Kutipan Sumber:
++++

Dan untuk mempermudah penyebarannya kitab Kaifa Hudhimat al-Khilafah, Nizham al-‘Uqubat, Ahkam al-Bayyinat, Ahkam al-Shalat, al-Fikru al-Islami Al-Siyasah al-Iqtishadiyyah al-Mutsla, Naqdhul Isytirakiyyatil Markisiyyah, dan Naqdhu al-Qanun al-Madani, ditulis atas nama syabab Hizbut Tahrir. Dan masih ada ribuan nasyrah pemikiran, politik dan ekonomi yang telah ditulis oleh Syaikh Taqiyyuddin al-Nabhani RH. (Lihat: Muhammad Muhsin Radhi, Hizbut Tahrir Tsaqafatuhu wa Manhajuhu fi Iqamati Daulati al-Khilafati al-Islamiyyati, dgn pengawasan Prof. Dr. Walid Ghafuri al-Badri, hal. 28, Wizarah al-Ta’lim al-Ali wa al-Bahtsi al-Ilmi al-Jami’ah al-Islamiyyah / Kulliyyah Ushuluddin, Oktober 2006).

 

Daftar kitab-kitab karya Syaiklh Taqiyyuddin an-Nabhani diatas sudah cukup untuk membuktikan bahwa beliau adalah mujtahid mutlak, dan karya-karya tersebut juga sudah cukup untuk menjadi rujukan sebuah madzhab fikih. Sedang terkait mujtahid mutlak ghairu muntasib atau mujtahid mutlak muntasib, maka hanya Alloh dan beliau yang mengerti, karena beliau tidak menjelaskan bahwa kaidah-kaidah istinbathnya itu hasil istinbathnya sendiri atau hasil tabanni dari guru-gurunya. Sebagaimana empat imam besar juga yang disebut-sebut sebagai mujtahid mutlak tidak menjelaskannya.

++++

Tujuan Anda:
Tentukan apakah setiap pernyataan berikut sesuai dengan kutipan sumber di atas. Jawab ya atau tidak, lalu kutip kata-kata penentu dari kutipan sumber itu persis seperti aslinya.
1. Kitab Nizham al-‘Uqubat ditulis atas nama syabab Hizbut Tahrir.
2. Syaikh Taqiyyuddin al-Nabhani menjelaskan bahwa kaidah-kaidah istinbathnya merupakan hasil tabanni dari guru-gurunya.
3. Rujukan yang dikutip disusun di bawah pengawasan Prof. Dr. Walid Ghafuri al-Badri.

++++

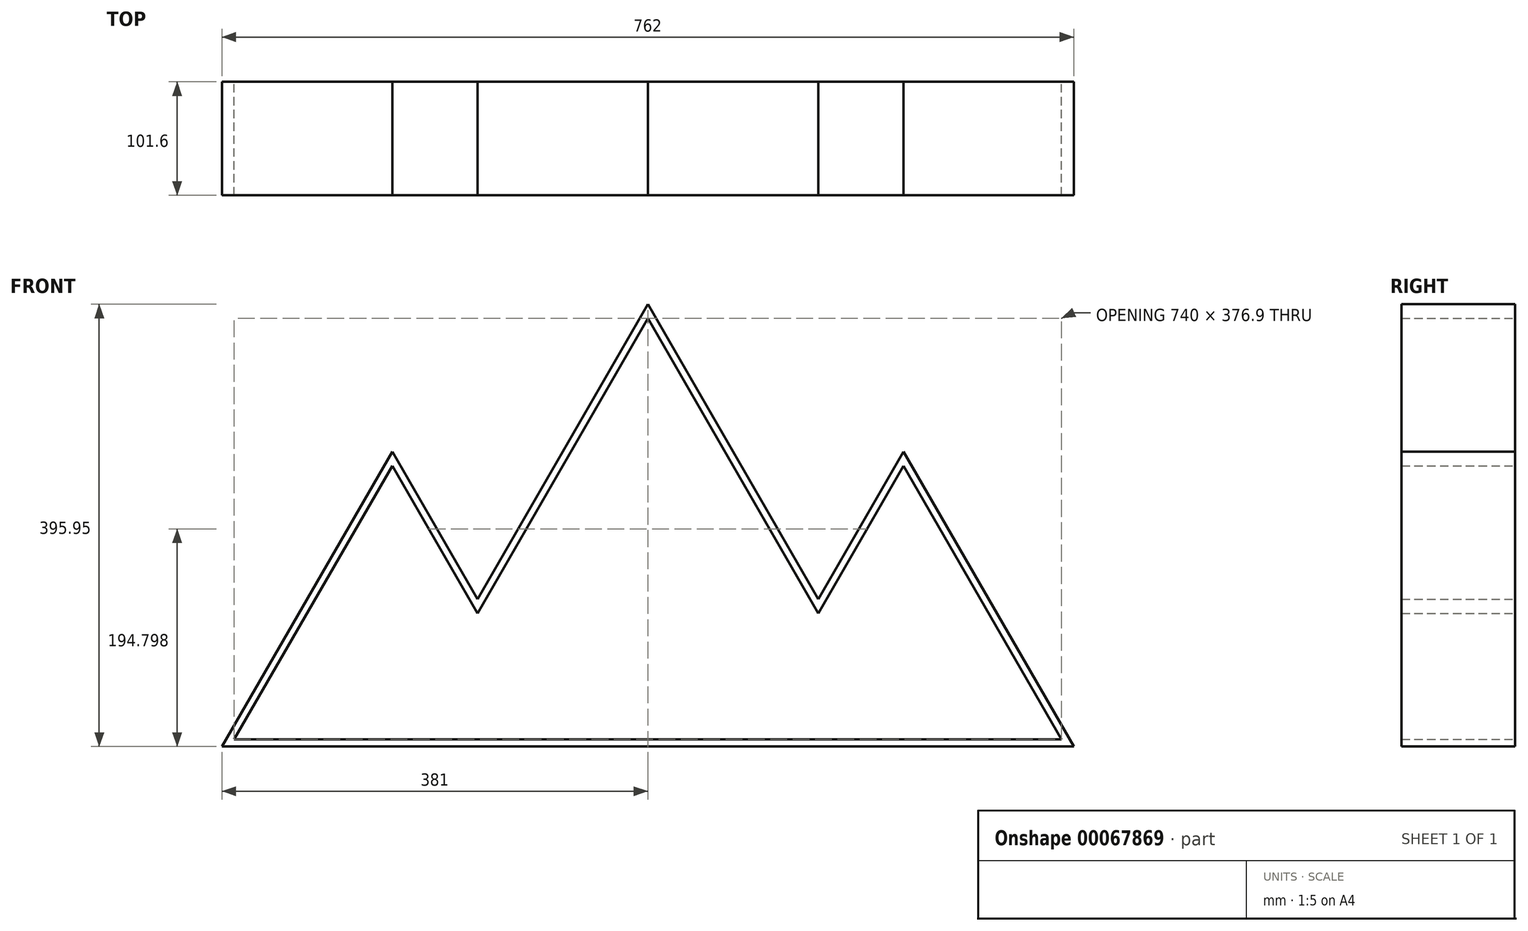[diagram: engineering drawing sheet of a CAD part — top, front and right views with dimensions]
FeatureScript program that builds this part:
annotation { "Feature Type Name" : "Feature", "Feature Type Description" : "" }
export const myFeature = defineFeature(function(context is Context, id is Id, definition is map)
    precondition{}
    {
        {
            var Q0;
            Q0=qCreatedBy(makeId("Front.planeOp"),FACE);
            var sketch = newSketch(context, id + "F0", { "sketchPlane" : qUnion([Q0])});
            skLineSegment(sketch, "E0", {"start": v(0, 0) * mm, "end": v(152.4, 263.96) * mm});
            skLineSegment(sketch, "E1", {"start": v(152.4, 263.96) * mm, "end": v(228.6, 131.98) * mm});
            skLineSegment(sketch, "E2", {"start": v(228.6, 131.98) * mm, "end": v(381, 395.95) * mm});
            skLineSegment(sketch, "E3", {"start": v(381, 395.95) * mm, "end": v(533.4, 131.98) * mm});
            skLineSegment(sketch, "E4", {"start": v(533.4, 131.98) * mm, "end": v(609.6, 263.96) * mm});
            skPoint(sketch, "E4.endSnap0", {"position": v(457.2, 263.96) * mm});
            skLineSegment(sketch, "E5", {"start": v(609.6, 263.96) * mm, "end": v(762, 0) * mm});
            skLineSegment(sketch, "E6", {"start": v(762, 0) * mm, "end": v(0, 0) * mm});
            skSolve(sketch);
        }
        {
            var Q0;
            Q0=makeQuery(id+"F0.imprint","IMPRINT",FACE,{"disambiguationData":[TD([[makeQuery(id+"F0.imprint","IMPRINT",EDGE,{"derivedFrom":sQuery(id+"F0.wireOp",EDGE,"E0")}),-1.0]])]});
            extrude(context, id + "F1", {"entities" : qUnion([Q0]), "depth" : 101.6 * mm});
        }
        {
            var Q0;
            Q0=makeQuery(id+"F1.opExtrude","CAP_FACE",FACE,{"disambiguationData":[OSD([sQuery(id+"F0.wireOp",EDGE,"E0"),sQuery(id+"F0.wireOp",EDGE,"E1"),sQuery(id+"F0.wireOp",EDGE,"E2"),sQuery(id+"F0.wireOp",EDGE,"E3"),sQuery(id+"F0.wireOp",EDGE,"E4"),sQuery(id+"F0.wireOp",EDGE,"E5"),sQuery(id+"F0.wireOp",EDGE,"E6")])],"isStart":false});
            shell(context, id + "F2", {"entities" : qUnion([Q0]), "thickness" : 6.35 * mm});
        }
        {
            var Q0;
            Q0=makeQuery(id+"F2.opShell","OFFSET_FACE",FACE,{"disambiguationData":[OSD([sQuery(id+"F0.wireOp",EDGE,"E0"),sQuery(id+"F0.wireOp",EDGE,"E1"),sQuery(id+"F0.wireOp",EDGE,"E2"),sQuery(id+"F0.wireOp",EDGE,"E3"),sQuery(id+"F0.wireOp",EDGE,"E4"),sQuery(id+"F0.wireOp",EDGE,"E5"),sQuery(id+"F0.wireOp",EDGE,"E6")])]});
            var sketch = newSketch(context, id + "F3", { "sketchPlane" : qUnion([Q0])});
            skLineSegment(sketch, "E7", {"start": v(11, 6.35) * mm, "end": v(152.4, 251.26) * mm});
            skLineSegment(sketch, "E8", {"start": v(152.4, 251.26) * mm, "end": v(228.6, 119.28) * mm});
            skLineSegment(sketch, "E9", {"start": v(228.6, 119.28) * mm, "end": v(381, 383.25) * mm});
            skLineSegment(sketch, "E10", {"start": v(381, 383.25) * mm, "end": v(533.4, 119.28) * mm});
            skLineSegment(sketch, "E11", {"start": v(533.4, 119.28) * mm, "end": v(609.6, 251.26) * mm});
            skLineSegment(sketch, "E12", {"start": v(609.6, 251.26) * mm, "end": v(751, 6.35) * mm});
            skLineSegment(sketch, "E13", {"start": v(751, 6.35) * mm, "end": v(11, 6.35) * mm});
            skSolve(sketch);
        }
        {
            var Q0;
            Q0=makeQuery(id+"F3.imprint","IMPRINT",FACE,{"disambiguationData":[TD([[makeQuery(id+"F3.imprint","IMPRINT",EDGE,{"derivedFrom":sQuery(id+"F3.wireOp",EDGE,"E7")}),-1.0]])]});
            extrude(context, id + "F4", {"entities" : qUnion([Q0]), "operationType" : NewBodyOperationType.REMOVE, "oppositeDirection" : true, "depth" : 6.35 * mm});
        }
    });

++++

Hasil Latihan:
1. Ya: "ditulis atas nama syabab Hizbut Tahrir"
2. Tidak: "beliau tidak menjelaskan bahwa kaidah-kaidah istinbathnya itu hasil istinbathnya sendiri atau hasil tabanni dari guru-gurunya"
3. Ya: "dgn pengawasan Prof. Dr. Walid Ghafuri al-Badri"